Local security forces including the SWAT team, the police and local PMU now seem more accepting of non-local PMU presence than some months ago when discussing them online and in the presence of others.
This may, however, simply be pragmatic resignation. When alone with some in Qaim, Al-Monitor was told once again that the non-local PMU presence is a problem but nothing can be done.
One man said he is trying to find a way to leave because "Qaim is theirs now; they have control."
Another told Al-Monitor he could not meet with her there "given the situation."
Anbar military operations commander Mahmoud al-Falahi has recently been arrested for allegedly providing the coordinates of non-local PMU to a CIA agent for the purposes of bombing them. Recordings of what is allegedly his voice were released by Kataeb Hezbollah.
Abu Aya, former head of the Qaim SWAT team and now commander of the local PMU Kataeb al-Hamza, told Al-Monitor he seriously doubted the recordings were real and an officer of that rank would not be "that stupid."
After being asked whether any smuggling was continuing in this area, Abu Aya replied, "They don’t need to anymore. The border is open. You can see that."
On the country across the border, the Kataib al-Imam Ali commander said his group has "no contact with the Syrian regime’’ since it is a "Baathist regime, like Saddam [Hussein]'s."
"We are of course in contact with Iranian forces and our brothers in the Muqawama (resistance) he added.
Men in variegated camouflage attire lacking identifying insignia and guns slung over a shoulder can be seen on the main street of Qaim amid vegetable sellers, Zain phone company shops and money changers with large Qi signs on them, referring to debit cards that are being used by the government to send salaries to official PMU fighters.

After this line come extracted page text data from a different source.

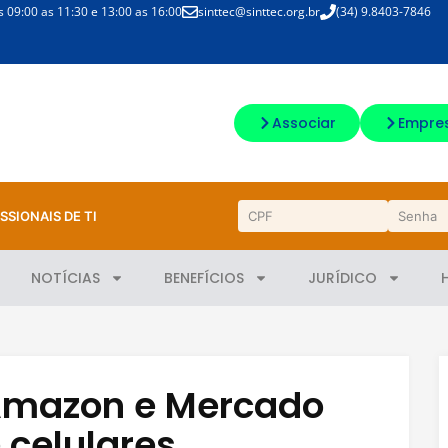
09:00 as 11:30 e 13:00 as 16:00
sinttec@sinttec.org.br
(34) 9.8403-7846
Associar
Empre
SSIONAIS DE TI
NOTÍCIAS
BENEFÍCIOS
JURÍDICO
 Amazon e Mercado
 celulares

SWAT members with this correspondent when she saw a group of three young armed men walking near the market said they did not know who the men were, but "they are probably Kataib Hezbollah. There are a lot of them here."
The concern that armed men may be able to disguise themselves and infiltrate the city was voiced by some of the security forces.
For now, non-local PMU control access from the east.
At a checkpoint just before entering the city, a soldier from the army looked at this correspondent’s Joint Operations Command authorization before pointing some meters down the road toward the PMU checkpoint and saying they would need to approve it.
The fighters from the Tufuf Brigade stationed there required that a commander from the non-local, Shia-led PMU approve the request. Phone calls ensued and about an hour was spent before contacts vouched for this correspondent.
Though Asaib Ahl al-Haq flags no longer fly from a major bridge — as they did to the dismay of many local inhabitants for weeks after the battle to retake the city — and insignia of the various individual PMU factions is seen even less, the influence of the various groups seems to have grown stronger over the past year and a half.
The prime minister’s decree is unlikely to change this. It may, however, render less transparent where specific units of the security forces are from and whether they have longstanding ties or informal alliances with Iran.